This page is meant to be
a collection of miscellaneous scientific information,
mostly concerning physics and mathematics.
Using ESA's XMM-Newton satellite and the Chandra Space Telescope, a Southampton-based team has discovered a black hole in a globular star cluster associated with the elliptical galaxy NGC 4472, some 55 million lightyears away. The find is significant, as the prevailing thought has been that gravitational interaction with stars tends to slingshot black holes out of globular clusters. Still more excitingly, one interpretation of the X-ray data suggests that the mass of the object is a whopping 400 solar masses or more. Some numerical models indeed predict the formation and growth of such "intermediate mass" black holes by successive mergers with stellar mass objects. In the next decade, gravitational waves from neutron stars or small black holes spiraling into an intermediate mass black hole may be detected by Advanced LIGO, as pointed out in gr-qc/0607092.

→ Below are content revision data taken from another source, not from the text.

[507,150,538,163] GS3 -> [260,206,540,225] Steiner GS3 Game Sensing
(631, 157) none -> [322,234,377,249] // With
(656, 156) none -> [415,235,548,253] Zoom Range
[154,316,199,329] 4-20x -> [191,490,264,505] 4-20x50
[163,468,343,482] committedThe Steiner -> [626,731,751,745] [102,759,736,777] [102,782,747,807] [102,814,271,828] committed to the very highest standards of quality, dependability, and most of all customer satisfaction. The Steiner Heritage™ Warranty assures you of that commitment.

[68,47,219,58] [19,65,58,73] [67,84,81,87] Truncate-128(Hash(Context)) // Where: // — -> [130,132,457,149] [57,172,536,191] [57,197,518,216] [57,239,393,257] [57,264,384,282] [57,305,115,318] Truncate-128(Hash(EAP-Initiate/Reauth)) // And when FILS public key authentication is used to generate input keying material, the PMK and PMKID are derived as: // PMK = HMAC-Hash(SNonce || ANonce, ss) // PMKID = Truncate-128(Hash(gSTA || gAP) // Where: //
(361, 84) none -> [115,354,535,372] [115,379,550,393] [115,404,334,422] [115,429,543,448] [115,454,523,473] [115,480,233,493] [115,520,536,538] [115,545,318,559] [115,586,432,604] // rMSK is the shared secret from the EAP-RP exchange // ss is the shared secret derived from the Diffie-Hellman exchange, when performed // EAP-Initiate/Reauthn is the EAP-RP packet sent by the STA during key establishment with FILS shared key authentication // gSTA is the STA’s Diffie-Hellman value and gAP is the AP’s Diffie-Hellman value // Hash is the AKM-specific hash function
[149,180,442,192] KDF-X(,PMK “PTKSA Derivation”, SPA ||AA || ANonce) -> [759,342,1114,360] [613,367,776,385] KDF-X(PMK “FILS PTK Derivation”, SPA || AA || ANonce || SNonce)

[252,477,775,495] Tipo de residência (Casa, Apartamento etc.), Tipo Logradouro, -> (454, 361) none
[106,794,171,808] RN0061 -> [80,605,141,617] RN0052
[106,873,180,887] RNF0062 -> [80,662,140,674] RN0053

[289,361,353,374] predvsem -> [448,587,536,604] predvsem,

The Nobel Prize in Physics 2006 went to John C. Mather and George F. Smoot "for their discovery of the blackbody form and anisotropy of the cosmic microwave background radiation". Both were heavily involved in interpreting data from NASA's Cosmic Background Explorer. The anisotropies they found provided us with our first glimpse of density perturbations just a few hundred thousand years after the Big Bang, which would be the seeds of galaxy formation. Later on the Wilkinson Microwave Anisotropy Probe improved upon their measurements, leading to a corroboration of the standard model of cosmology together with an accurate determination of the composition and present age of the Universe.
String theory is finally being critized in a serious way. A recent book by Peter Woit, Not Even Wrong, points out that string theory has failed to produce useful results, and he questions whether it should be allowed to dominate theoretical particle physics to the exclusion of almost any other line of research. A similar book by Lee Smolin is entitled The Trouble with Physics: The Rise of String Theory, the Fall of a Science, and What Comes Next.
In an article in the journal Science, J. Wisdom described a beautiful
relativistic effect dubbed "spacetime swimming". As it turns out, bodies
undergoing cyclic deformations are able to speed up, slow down, or change
their path as they move through curved spacetime. The model body being
considered takes the form of a tripod, the legs of which can open and close
as well as vary their lengths, so that the "swimming" is eerily similar to
the way a squid moves in water. There are some differences though: although
it helps to have large variations in leg length, contrary to what one might
expect it is counter-productive to swing the legs with high frequency.
Swimming enthusiasts (or indeed people accidentally falling off tall
buildings) should not get too excited by all this: the effect is absolutely
tiny due to the prefactor of G/c^2 (of order 10^-28 m/kg) in the expression
for the displacement. See the
paper by Gueron et
al. for a clear and concise technical description.